Arsonists destroy piece of Casco history

PIECE OF HISTORY LOST – Now boarded up, the Raymond-Casco Historical Society’s Old School House was burnt early Sunday morning. The fire was caused by arsonists, who have been arrested. (De Busk Photo)

By Dawn De Busk

Staff Writer

CASCO – A pair of arsonists started the fire that ultimately destroyed the 150-year-old Old School House in Casco.

The fire, which happened early Sunday morning, altered plans to move the historical building closer to the Raymond-Casco Historical Society Museum located on land off Roosevelt Trail.

The schoolhouse is located in Casco Village, almost immediately behind the Casco Public Library and in the vicinity of the Casco Community Center.

“It was moved from Quaker Ridge in the 1970’s. The early ‘70’s was when the historical society was formed. It was given to the historical society by the Leona Edwards family,” said Pam Grant, a longtime Casco resident who is the curator of the museum in South Casco.

The Friends School House “was beautiful old building. It is so sad. It is devastating because you cannot replace it. It doesn’t matter if it was a school bell that was original or a flyer, it is priceless and it cannot be replaced,” Grant said.

SUSPECT Edward Scott

“Tim and Rose Symonds were the curators. They loved it as well,” she said.

“I was up there yesterday (Tuesday), and it is just so sad,” she said.

According to Casco’s Assistant Fire Chief Holly Hancock, the fire was called in at 5:15 a.m. on Sunday.

“When we got there, it was fully engulfed,” she said.

The Casco Fire Department received mutual aid from the Naples and Otisfield fire departments. The firefighting crews were able to stop the fire in under an hour, but the building was already a loss, Hancock said.

“The building – it is still standing. But, the entire interior is lost. All the historical artifacts and records were burnt,” she said. “No firefighters entered the building because it was deemed unsafe.”

Although the fire was put out within an hour, “there were crews there until 1 p.m., checking for hot spots.”

The State Fire Marshall’s Office “was called, and they investigated it and found clues and eventually found the individuals who started it,” Hancock said.

SUSPECT Devin Richardson-Gurney

Edward Scott, 20, of Casco, and Devin Richardson-Gurney, 22, also of Casco, were arrested and transported to Cumberland County Jail, according to a press release. They were charged with arson and aggravated criminal mischief.
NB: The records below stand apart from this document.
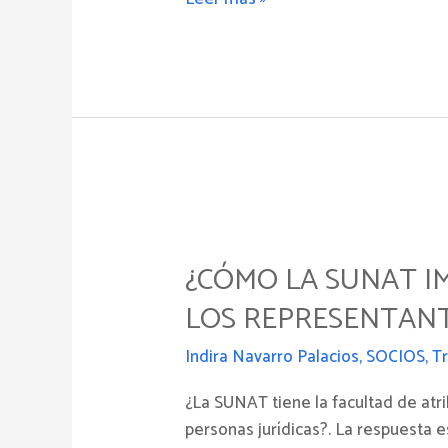
de
un
solo
progenitor
¿CÓMO
LA
¿CÓMO LA SUNAT I
SUNAT
IMPUTA
LOS REPRESENTANTE
RESPONSABILIDAD
SOLIDARIA
Indira Navarro Palacios
,
SOCIOS
,
Tr
TRIBUTARIA
¿La SUNAT tiene la facultad de atri
A
personas jurídicas?. La respuesta 
LOS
Hancock said the two men also allegedly vandalized the library, tearing siding off the building. They had been on the library’s roof, she said. The pair gained access to the roof by a ladder that had been left there because crews had been doing roof repair, she said.

Hancock said it was fortunate that the fire did not spread to the library or the red barn that houses everything for Casco Days.
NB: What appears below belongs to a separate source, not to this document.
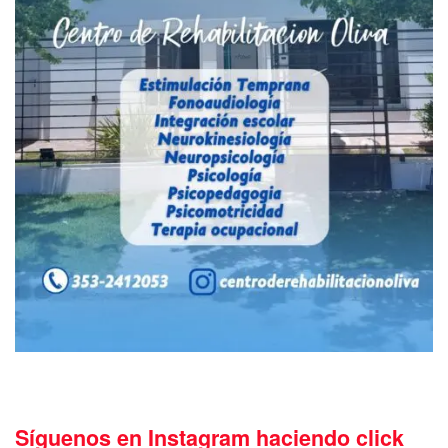
Síguenos en Instagram haciendo click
“The red barn wasn’t touched. That would have been our worst nightmare. All our rides, all our Casco days stuff” would have been lost if the conditions had been different, Hancock said.
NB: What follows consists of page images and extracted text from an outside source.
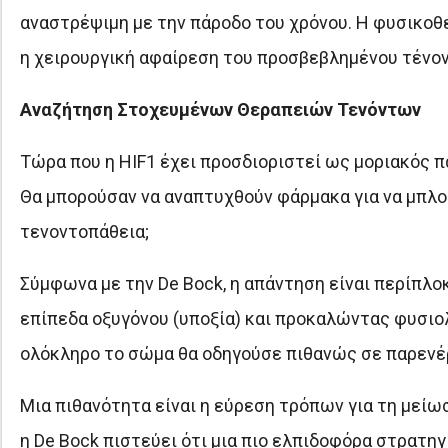
αναστρέψιμη με την πάροδο του χρόνου. Η φυσικοθερ
η χειρουργική αφαίρεση του προσβεβλημένου τένον
Αναζήτηση Στοχευμένων Θεραπειών Τενόντων
Τώρα που η HIF1 έχει προσδιοριστεί ως μοριακός 
Θα μπορούσαν να αναπτυχθούν φάρμακα για να μπλο
τενοντοπάθεια;
Σύμφωνα με την De Bock, η απάντηση είναι περίπλοκ
επίπεδα οξυγόνου (υποξία) και προκαλώντας φυσιο
ολόκληρο το σώμα θα οδηγούσε πιθανώς σε παρενέρ
Μια πιθανότητα είναι η εύρεση τρόπων για τη μείω
η De Bock πιστεύει ότι μια πιο ελπιδοφόρα στρατηγ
By Monday, the schoolhouse was boarded up, preventing anyone from going inside the hazardous building, according to Casco Town Manager Dave Morton.

On Tuesday, the schoolhouse was the topic at the Casco Board of Selectmen meeting. It was discussed prior to the meeting, and it was also on the agenda.

“Before the tragic events of this weekend, the selectmen wanted to give money to the historical society to move the building,” Morton said. “Now, the whole project has changed.”

“What they want to do is to build a replica down on the South Casco campus,” Morton said, referring to the Route 302 museum.

“Do we want to put the money for relocating toward building a replica,” he asked the selectmen.

“At this point, we are drafting a warrant article,” Morton said, suggesting that the same dollar amount be applied toward construction at the new location.

Therefore, the wording of the warrant article would be changed, he said.

The Historical Society carried insurance for the school house, Morton said.

“They are trying to figure out their position with the insurance company. And, we think it covers the demolition,” Morton said. Although using it burn training for the local fire department was discussed, that will not happen. The town may want to use the foundation in the future and that would jeopardize the integrity of the concrete, he said.

He commended the historical society for dealing with what is now a public safety hazard.

“They were prompt to secure the building. We mentioned it was open. Within an hour, they had plywood on the building,” he said.

The historical society plans to meet on Monday, May 7 at 6:30 p.m. at the museum in South Casco. The museum building is directly off Route 302, across from Watkins Flowers.